- Task objective: In the reflection on the song Blackbird below, copy word for word the passage from "What a startling" to "enshrouds all people?".

- Document passage:
====
All your life, you were only waiting for this moment to arise.

What moment? This moment. Finally, Jennie was allowed to fly. Finally she succeeded, released from the grip and confines of this mortal life. Was she not waiting all her life for this moment?

And then, most cryptically of all—Fly into the light of the dark, black night.

What a startling paradox! The light of the dark, black night? Since when is the dark, black night perceived or described as light? But is not the dark, black night of dying, as we perceive it, not, in reality—light? Is it not all brightness as we pass through the veil that enshrouds all people?

I never knew why Blackbird has always been my favorite Beatles song. I know now.

The only trouble now is I can’t get it out of my head. And I can’t stop singing it to myself without starting to choke up with tears. The tears are a mixture of sorrow and joy.

And does this song not describe all of us, as well as Jennie? Do we not all have, in some respects, broken wings with which we try to fly? Are we not all, all our lives, waiting for that moment when we will be able to take flight? And though dying looks and feels so much like a dark, black night, is not truly—all light; all brightness?

November begins with the festival of All Saints’ Day—one of the most precious days in the Church Year to me. I like that it’s All Saints’ Day, as opposed to special and particular saints day; as opposed to celebrity and superstar saints day. It is a day for the ordinary instead of the exceptional.
====
- Source material:
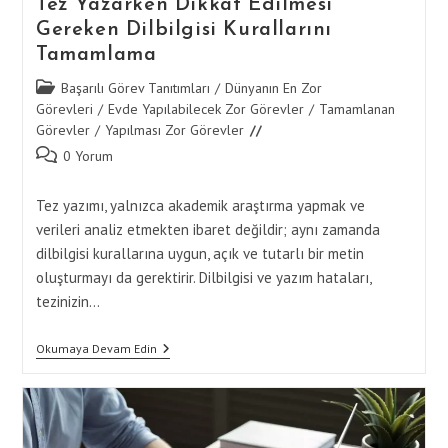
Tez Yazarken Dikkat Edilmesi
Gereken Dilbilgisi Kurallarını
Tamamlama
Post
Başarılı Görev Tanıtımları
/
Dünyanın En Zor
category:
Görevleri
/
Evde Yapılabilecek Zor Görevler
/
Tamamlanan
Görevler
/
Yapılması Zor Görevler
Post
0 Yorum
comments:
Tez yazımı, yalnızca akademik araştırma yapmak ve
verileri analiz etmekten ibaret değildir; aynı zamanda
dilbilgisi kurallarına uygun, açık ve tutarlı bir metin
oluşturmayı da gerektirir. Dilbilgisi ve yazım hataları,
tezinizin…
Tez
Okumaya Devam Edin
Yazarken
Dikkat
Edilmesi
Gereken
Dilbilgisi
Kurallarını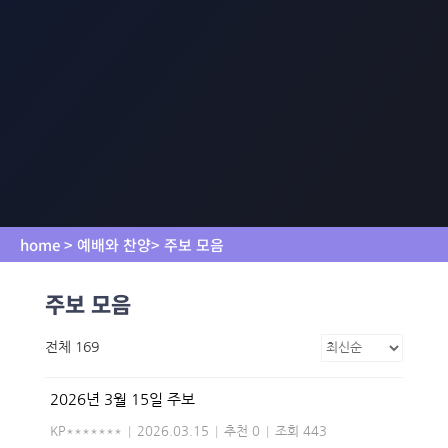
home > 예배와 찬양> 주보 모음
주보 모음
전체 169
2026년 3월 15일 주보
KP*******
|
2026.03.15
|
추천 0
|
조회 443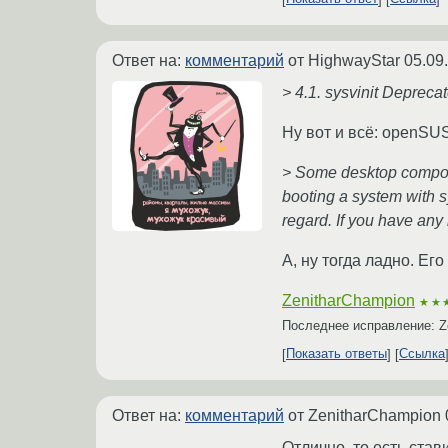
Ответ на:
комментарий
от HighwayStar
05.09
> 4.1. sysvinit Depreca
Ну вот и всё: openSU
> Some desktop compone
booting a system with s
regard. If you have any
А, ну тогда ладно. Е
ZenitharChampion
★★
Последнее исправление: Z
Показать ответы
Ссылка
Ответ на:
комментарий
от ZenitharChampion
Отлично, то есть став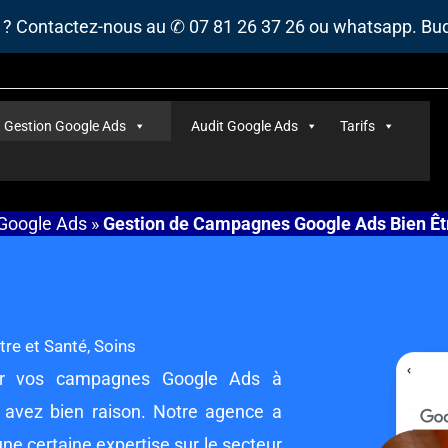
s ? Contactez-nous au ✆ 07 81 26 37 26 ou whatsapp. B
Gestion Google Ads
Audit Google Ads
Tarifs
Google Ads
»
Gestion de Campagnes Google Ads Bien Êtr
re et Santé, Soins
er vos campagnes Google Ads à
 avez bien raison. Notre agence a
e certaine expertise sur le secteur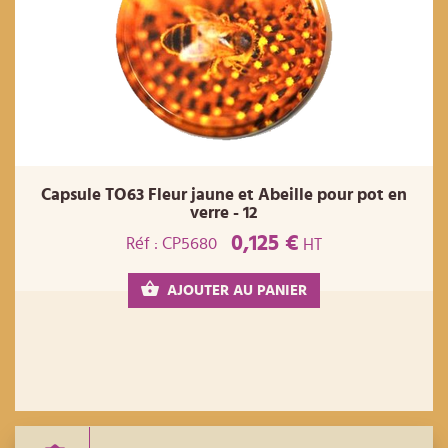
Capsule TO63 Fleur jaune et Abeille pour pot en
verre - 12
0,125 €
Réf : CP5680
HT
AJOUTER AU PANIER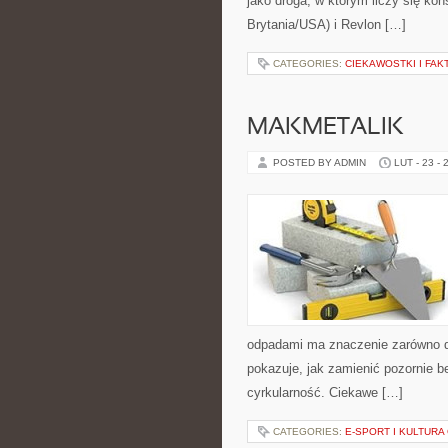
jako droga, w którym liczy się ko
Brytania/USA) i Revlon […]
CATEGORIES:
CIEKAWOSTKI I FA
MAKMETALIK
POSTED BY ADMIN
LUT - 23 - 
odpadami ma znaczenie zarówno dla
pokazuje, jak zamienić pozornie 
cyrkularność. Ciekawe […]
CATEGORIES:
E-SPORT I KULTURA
====
- The completed task:
What a startling paradox! The light of the dark, black night? Since when is the dark, black night perceived or described as light? But is not the dark, black night of dying, as we perceive it, not, in reality—light? Is it not all brightness as we pass through the veil that enshrouds all people?